Another example: I knew another CEO that had gone through the process of determining what needed to change in collaboration with his management team. Together they announced the change and strategy. One of the members of the management comittee, a very respected person who has been here for 25 years, did not support the change.  Publicly he smiled, but behind the CEOs back he was a major source of resistance. Those who supported this man were not willing to change because they were watching him: "If he´s not doing it I´m not doing it." It took the CEO one year and he finally fired the man. Within three months, the change was significantly moved forward. Sometimes making an example (appreciatively or critically) is the right answer for the system because the system is trying to figure out what is really important. As long as this negative voice is still there, others don´t believe in what you are saying. As long as the person resisting is able to do that it seems to be ok. How we handle the resistance and the resistors makes a huge difference to the whole system. I´m a firm believer in "you can´t convince people to the change, you have to create the opportunity for them to convince themselves, that it is the right idea." That is what wholescale change is all about. It is about bringing the situation to the people in a way that allows them to understand it on their own terms and then act on it in their own way. When you do that almost always it is successful. But when you as a leader try to convince people, give them the rational and the explanations – even if you are right and really smart -  there is this natural reluctance to believe you, because "we used to be successful doing somthing else".

25 years ago, the change management model was pretty much: you take a crosssection of employees and managers and union people and you "lock" them in a room for let´s say 6 months, most of the time working behind closed doors. You spent a great deal of time educating them, taking them to visit other organizations, seeing how other people do things, and when they finally would recommend what the change should be almost everybody, even their best friends, said: "You guys are crazy. I don´t know what you did the last year but this is the most stupid thing, I´ve ever heard." And they were shocked. So they were here and the system, was there, a mile back, they were not in the same place. So you have to go back, kind of recreating the whole process that we have been gone through, in order to convince the organization to do the change, which doubled the time to make it happen.

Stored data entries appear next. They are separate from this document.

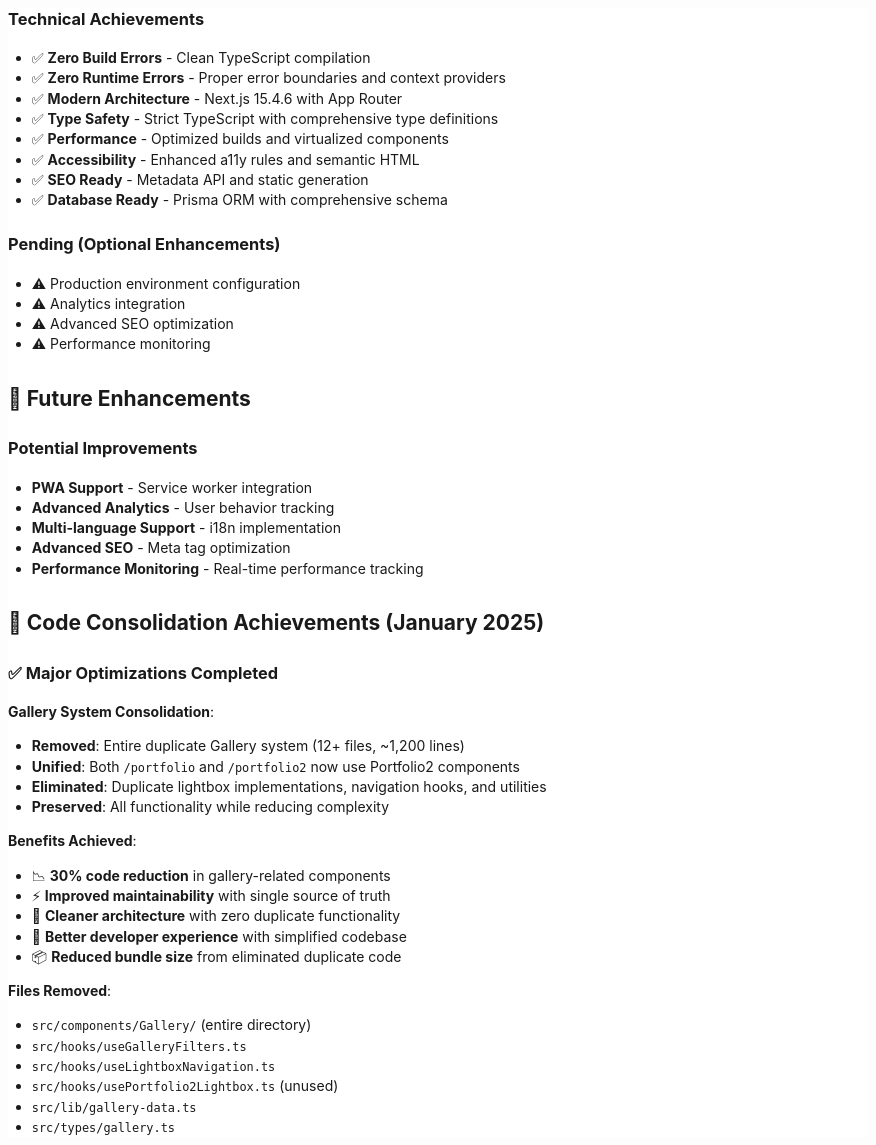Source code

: ### Technical Achievements

- ✅ **Zero Build Errors** - Clean TypeScript compilation
- ✅ **Zero Runtime Errors** - Proper error boundaries and context providers
- ✅ **Modern Architecture** - Next.js 15.4.6 with App Router
- ✅ **Type Safety** - Strict TypeScript with comprehensive type definitions
- ✅ **Performance** - Optimized builds and virtualized components
- ✅ **Accessibility** - Enhanced a11y rules and semantic HTML
- ✅ **SEO Ready** - Metadata API and static generation
- ✅ **Database Ready** - Prisma ORM with comprehensive schema

### Pending (Optional Enhancements)

- ⚠️ Production environment configuration
- ⚠️ Analytics integration
- ⚠️ Advanced SEO optimization
- ⚠️ Performance monitoring

## 🔮 Future Enhancements

### Potential Improvements

- **PWA Support** - Service worker integration
- **Advanced Analytics** - User behavior tracking
- **Multi-language Support** - i18n implementation
- **Advanced SEO** - Meta tag optimization
- **Performance Monitoring** - Real-time performance tracking

## 🚀 Code Consolidation Achievements (January 2025)

### ✅ Major Optimizations Completed

**Gallery System Consolidation**:

- **Removed**: Entire duplicate Gallery system (12+ files, ~1,200 lines)
- **Unified**: Both `/portfolio` and `/portfolio2` now use Portfolio2 components
- **Eliminated**: Duplicate lightbox implementations, navigation hooks, and utilities
- **Preserved**: All functionality while reducing complexity

**Benefits Achieved**:

- 📉 **30% code reduction** in gallery-related components
- ⚡ **Improved maintainability** with single source of truth
- 🎯 **Cleaner architecture** with zero duplicate functionality
- 🔧 **Better developer experience** with simplified codebase
- 📦 **Reduced bundle size** from eliminated duplicate code

**Files Removed**:

- `src/components/Gallery/` (entire directory)
- `src/hooks/useGalleryFilters.ts`
- `src/hooks/useLightboxNavigation.ts`
- `src/hooks/usePortfolio2Lightbox.ts` (unused)
- `src/lib/gallery-data.ts`
- `src/types/gallery.ts`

This was when I got so frustrated that I thought: Why not take the whole system on the journey somehow instead of 20 smart people? That was when I started to change my way of doing the Organization Design stuff. Most of the time it took 2-3 times the time to overcome the resistance to a good answer than to create the good answer. Why is it that way? That was 1982. It was a good process, it just din´t involve the right people. The fascinating thing was that we did not change the process, the steps that we went through but we changed the engagement,  who did it. When you work with 20 people working on something you can get into much more detail than with 200. So sometimes the depth of analysis or the thoroughness of what we did with the whole system wasn´t quite as rich as with 20 people. But ownership and commitment takes care of some of that, fixes that because people then figure out the detail.